Vottem () is a village of Wallonia and a district of the municipality of Herstal, located in the province of Liège, Belgium.

The Rida river has its springs in Vottem.

It was a fully-fledged municipality up to 1976. The Jolivet and Bernalmont hamlets had already been transferred to the town of Liège in 1975.

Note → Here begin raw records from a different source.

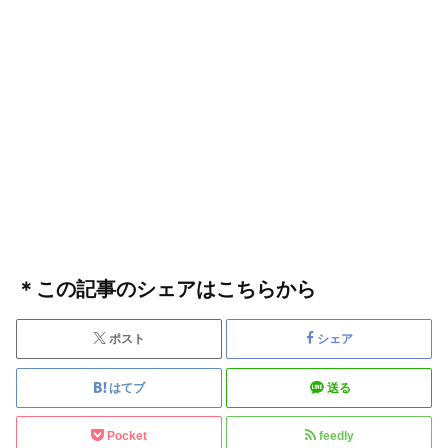
＊この記事のシェアはこちらから
ポスト
シェア
はてブ
送る
Pocket
feedly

Hamlets and neighbourhoods 
 Bouxhtay, Å Bouh'tè, Å Bouf'tè, hamlet mentioned since 1278
 Chapeauville, A chapêvêye, neighbourhood mentioned since 1534
 Cheval Blanc, Å blanc Dj'vå, after the "White Horse inn" that was located there
 Croix Jouette, Creû Djouwète, hamlet mentioned since 1552
 Gaillard-Cheval, Å Galiår, hamlet mentioned since 1530
 Gascogniers, Ås Cascognîs, hamlet mentioned since 1812 
 Haxhes, Hå, Håhe
 Haren, Harin
 Jolivet, è Djolivè (hamlet mentioned since 1430; transferred to Liège in 1975)
 Tiyou, after the Walloon word for the linden that was once growing there. There was also an old windmill, Moulin Bouquette which was destroyed around 1970 for sake of highway construction.

Geology and soils 

Vottem is at the limit of the Hesbaye Plateau and the Meuse valley. From higher to lower locations in the village, there are the following geological formations:
 Pleistocene aeolian loess 
 Tertiary sands (Oligocene)
 Clay with flint
 Maastrichtian chalk (Cretaceous) - it makes up the Hesbaye aquifer
 Herve clay or smectite 
 Sandstone, schists and coal pertaining to the Palaeozoic (also called Houiller)
Locally, near the Rida springs, freshwater tufa has been deposited.

Dominant soils in Vottem are well drained loamy soils(Ab) and gravelly loamy soils with silex, quite well drained also (Gb). The latter are directly related to outcrops of clay-with-flint. Remarkably, on the soil map, spring areas are not differentiated, most probably in relation to a low augering density (one per ha)

Important buildings 
 The Saint Étienne catholic church dates from 1788. It is a neo-classical church, holding a squared tower at the western side, in bricks and stone. It has been restored in 1966, and the old furniture disappeared at that time. One of the church bells dated from 1838,; it was stolen by the German occupier in 1943.
 Temple of the Antoinist cult

 Bouxthay Chapel (ruined)

 There used to be two windmills in Vottem, the Moulin Depireux and the Moulin Bouquette; their towers remained in the landscape until 1970, when they were destroyed to make room for the highway.
 The "Centre pour Illégaux de Vottem" (CIV) exists since 1999. Non-accepted asylum seekers reside here, before travelling back to their home country. People sleep in rooms with four beds.

Public footpaths

Vottem holds 26 km of public footpaths, out of which 14 km are in good shape, 2 km are difficult (often included in croplands), 1 km illegally closed, 2 km inaccessible with unknown status and 5 km have been officially abandoned (often for sake of highway construction). This high density of footpaths is explained by the previous dominance of horticulture in this village. The intensive work in the gardens required a lot of foot mobility; and the products were transported to the local auction market by hand carts; the width of the footpaths was adjusted to these carts: minimum 1.17 metres.